It was against the foregoing factual backdrop that RCBC filed a complaint for a sum of
money against Eva Alviar, Melva Theresa Alviar-Gonzales and the latter’s husband Gino
Gonzales. The spouses Gonzales filed an Answer with Counterclaim praying for the
dismissal of the complaint as well as payment of ₱10,822.20 as actual damages,
₱20,000.00 as moral damages, ₱20,000.00 as exemplary damages, and ₱20,000.00 as
attorney’s fees and litigation expenses. Defendant Eva Alviar, on the other hand, was
declared in default for having filed her Answer out of time.

ISSUE:

Whether or not Gomez should be held liable.

RULING:

No. The dollar-check3 in question in the amount of $7,500.00 drawn by Don Zapanta of
Ade Medical Group (U.S.A.) against a Los Angeles, California bank, Wilshire Center Bank
N.A., was dishonored because of “End. Irregular,” i.e., an irregular endorsement. While
the foreign drawee bank did not specifically state which among the four signatures found
on the dorsal portion of the check made the check irregularly endorsed, it is absolutely
undeniable that only the signature of Olivia Gomez, an RCBC employee, was a qualified
endorsement because of the phrase “up to ₱17,500.00 only.” There can be no other
acceptable explanation for the dishonor of the foreign check than this signature of Olivia
Gomez with the phrase “up to ₱17,500.00 only” accompanying it.

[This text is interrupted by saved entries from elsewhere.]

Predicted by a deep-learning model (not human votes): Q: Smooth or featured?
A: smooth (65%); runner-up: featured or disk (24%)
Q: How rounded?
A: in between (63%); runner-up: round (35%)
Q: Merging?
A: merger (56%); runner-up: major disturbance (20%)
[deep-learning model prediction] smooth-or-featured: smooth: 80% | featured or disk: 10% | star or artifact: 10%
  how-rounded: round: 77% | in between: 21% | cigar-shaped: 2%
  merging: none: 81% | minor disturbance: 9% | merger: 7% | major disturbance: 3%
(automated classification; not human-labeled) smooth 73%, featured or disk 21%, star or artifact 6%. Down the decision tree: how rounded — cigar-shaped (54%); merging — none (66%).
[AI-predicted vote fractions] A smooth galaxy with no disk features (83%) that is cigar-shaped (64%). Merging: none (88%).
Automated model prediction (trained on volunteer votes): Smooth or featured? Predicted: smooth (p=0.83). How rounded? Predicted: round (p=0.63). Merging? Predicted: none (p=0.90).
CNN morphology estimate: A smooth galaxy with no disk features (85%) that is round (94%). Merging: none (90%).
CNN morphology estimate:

This Court definitely
agrees with the petitioner that the foreign drawee bank would not have dishonored the
check had it not been for this signature of Gomez with the same phrase written by her.

The foreign drawee bank, Wilshire Center Bank N.A., refused to pay the bearer of this
dollar-check drawn by Don Zapanta because of the defect introduced by RCBC,
through its employee, Olivia Gomez. It is, therefore, a useless piece of paper if returned
in that state to its original payee, Eva Alviar.

There is no doubt in the mind of the Court that a subsequent party which caused the
defect in the instrument cannot have any recourse against any of the prior endorsers in
good faith. Eva Alviar’s and the petitioner’s liability to subsequent holders of the foreign
check is governed by the Negotiable Instruments Law as follows:

Sec. 66. Liability of general indorser. – Every indorser who indorses without qualification,
warrants to all subsequent holders in due course;

(a) The matters and things mentioned in subdivisions (a), (b), and (c) of the next
preceding section; and
(b) That the instrument is, at the time of his indorsement, valid and subsisting;

And, in addition, he engages that, on due presentment, it shall be accepted or paid, or


both, as the case may be, according to its tenor, and that if it be dishonored and the
necessary proceedings on dishonor be duly taken, he will pay the amount thereof to the
holder, or to any subsequent indorser who may be compelled to pay it.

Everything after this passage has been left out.